When you receive a 429 or 5xx, wait before retrying. Double the wait each time to avoid hammering a struggling server.

#!/usr/bin/env bash
# Exponential backoff with configurable ceiling

api_call_with_backoff() {
  local url="$1"
  local max_retries="${2:-5}"
  local base_delay="${3:-1}"
  local max_delay="${4:-60}"
  local attempt=0

  while (( attempt < max_retries )); do
    response=$(curl -sw '\n%{http_code}' "$url")
    http_code=$(echo "$response" | tail -1)
    body=$(echo "$response" | sed '$d')

    case "$http_code" in
      2[0-9][0-9])
        echo "$body"
        return 0
        ;;
      429|5[0-9][0-9])
        attempt=$((attempt + 1))
        delay=$(( base_delay * (2 ** (attempt - 1)) ))
        (( delay > max_delay )) && delay=$max_delay
        echo "Attempt ${attempt}/${max_retries}: HTTP ${http_code}, retrying in ${delay}s" >&2
        sleep "$delay"
        ;;
      *)
        echo "HTTP ${http_code}: not retryable" >&2
        echo "$body" >&2
        return 1
        ;;
    esac
  done

  echo "Exhausted ${max_retries} retries" >&2
  return 1
}

The ceiling (max_delay) prevents absurd waits. Without it, retry 10 would sleep for 512 seconds.

Pre-emptive throttling

Reacting to 429s means you already annoyed the server.

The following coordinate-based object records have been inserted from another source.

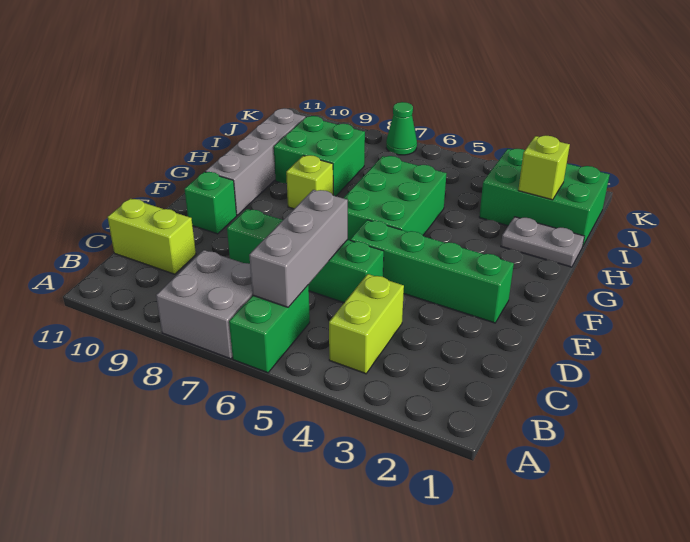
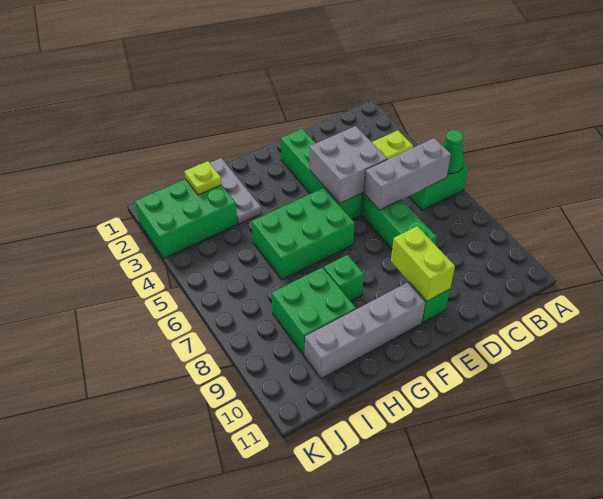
grey brick A7:B8 level 1 -> grey brick D4:E5 level 2
lime brick C10:C11 level 1 -> lime brick E9:E10 level 2
lime brick G8 level 1 -> green brick G8 level 1
grey plate H1:H2 level 1 -> grey plate H1:H3 level 1
green brick I1:J3 level 1 -> green brick I2:K3 level 1
lime brick I2 level 2 -> lime plate I2 level 2
green cone K7 level 1 -> green cone A6 level 2

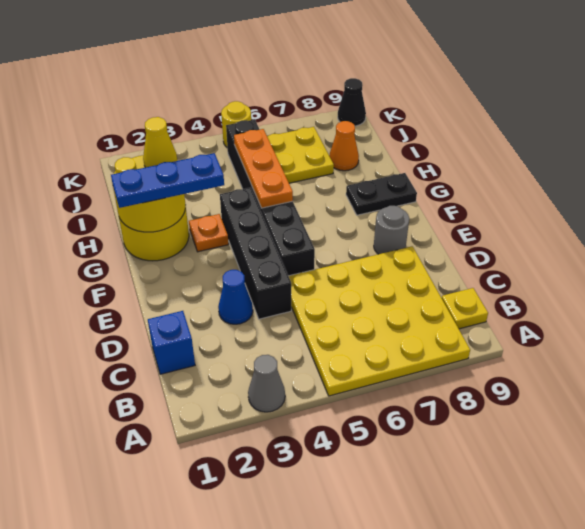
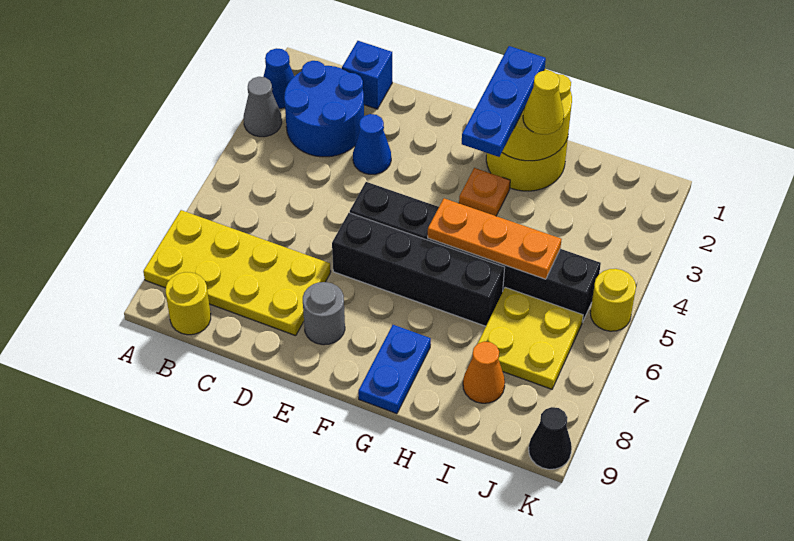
none -> blue cone A2 level 1
yellow plate A5:D8 level 1 -> yellow plate A7:D8 level 1
none -> blue round brick B2:C3 level 1
yellow plate B9 level 1 -> yellow round brick B9 level 1
black brick D4:G4 level 1 -> black brick E6:H6 level 1
black plate G8:G9 level 1 -> blue plate G8:G9 level 1

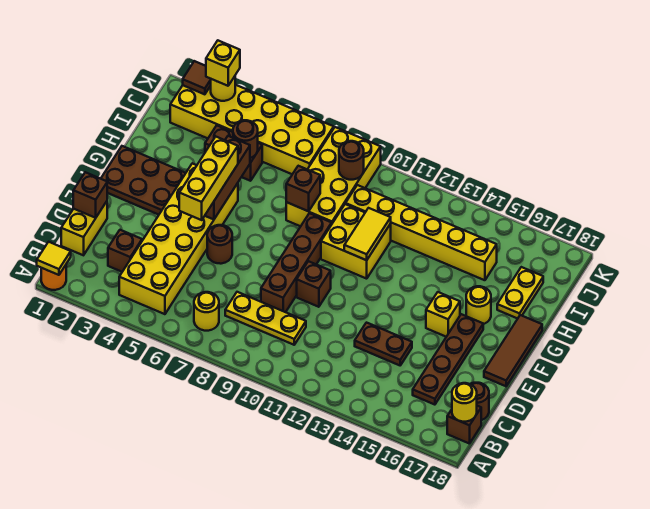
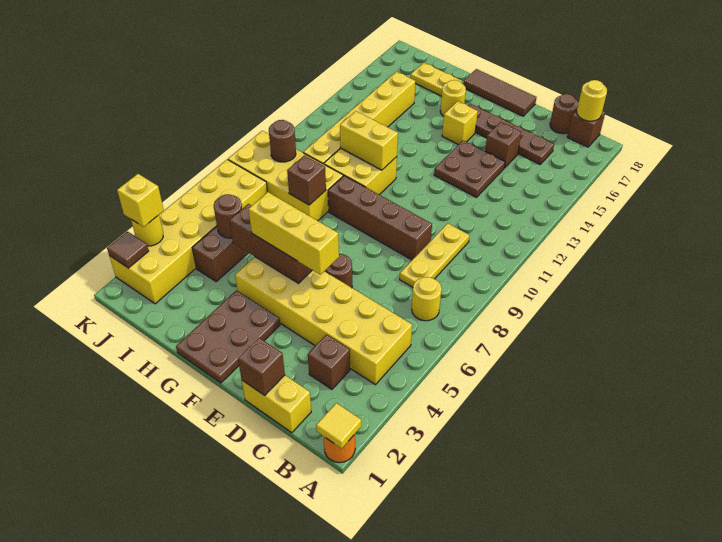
brown plate D13:D14 level 1 -> brown plate D13:E14 level 1
brown brick E10 level 1 -> brown brick D15 level 1
yellow tile G11:H11 level 2 -> yellow brick G11:H11 level 2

Better: check remaining quota before each call and sleep proactively.

#!/usr/bin/env bash
# Pre-emptive throttle: sleep if remaining calls are low

throttled_request() {
  local url="$1"
  local threshold="${2:-10}"  # Start sleeping below this many remaining

  # Make the request, capture headers and body
  local tmpfile
  tmpfile=$(mktemp)
  local body
  body=$(curl -sD "$tmpfile" "$url")
  local remaining
  remaining=$(grep -oP 'X-RateLimit-Remaining: \K\d+' "$tmpfile" || echo "999")
  local reset
  reset=$(grep -oP 'X-RateLimit-Reset: \K\d+' "$tmpfile" || echo "0")
  rm -f "$tmpfile"

  echo "$body"

  if (( remaining < threshold )); then
    local now
    now=$(date +%s)
    local wait=$(( reset - now ))
    (( wait > 0 )) && {
      echo "Rate limit low (${remaining} remaining), sleeping ${wait}s" >&2
      sleep "$wait"
    }
  fi
}

Per-endpoint vs global rate limits

Some APIs enforce limits at multiple levels:

Scope Example

Global

5000 requests/hour across all endpoints (GitHub)

Per-endpoint

100 requests/minute to /search, 5000/hour elsewhere (GitHub Search)

Per-resource

30 writes/second per DNS zone (Cloudflare)

Per-user

Each API key has its own quota

Per-IP

Unauthenticated requests share a pool by source IP

When scripting against an API with per-endpoint limits, track counters per path, not just globally.

Common rate limits by provider

Provider Limit Window

GitHub (authenticated)

5,000 requests

1 hour

GitHub (unauthenticated)

60 requests

1 hour

Cloudflare

1,200 requests

5 minutes

Cisco ISE ERS

No published limit (but concurrent connection limits exist)

N/A

AWS (varies by service)

Typically 10-100 TPS

Per second

Slack Web API

1 request/second (Tier 1) to 100+/minute (Tier 4)

Varies by method tier

Meraki

10 requests/second

Per second (per org)

Google APIs

10 queries/second (default)

Per second

These are baseline defaults. Many providers offer higher limits for enterprise tiers or upon request. Always check the specific API documentation for current values.

Handling Retry-After

Some APIs return a Retry-After header on 429 responses. This is the most reliable signal — use it instead of computing your own delay.

retry_after=$(grep -oP 'Retry-After: \K\d+' "$headers_file" || echo "")
if [[ -n "$retry_after" ]]; then
  sleep "$retry_after"
else
  # Fall back to exponential backoff
  sleep "$(( base_delay * (2 ** attempt) ))"
fi

Retry-After may also be an HTTP-date (Wed, 09 Apr 2026 12:00:00 GMT). For robustness, parse both formats:

if [[ "$retry_after" =~ ^[0-9]+$ ]]; then
  sleep "$retry_after"
else
  target=$(date -d "$retry_after" +%s 2>/dev/null || echo "0")
  now=$(date +%s)
  (( target > now )) && sleep $(( target - now ))
fi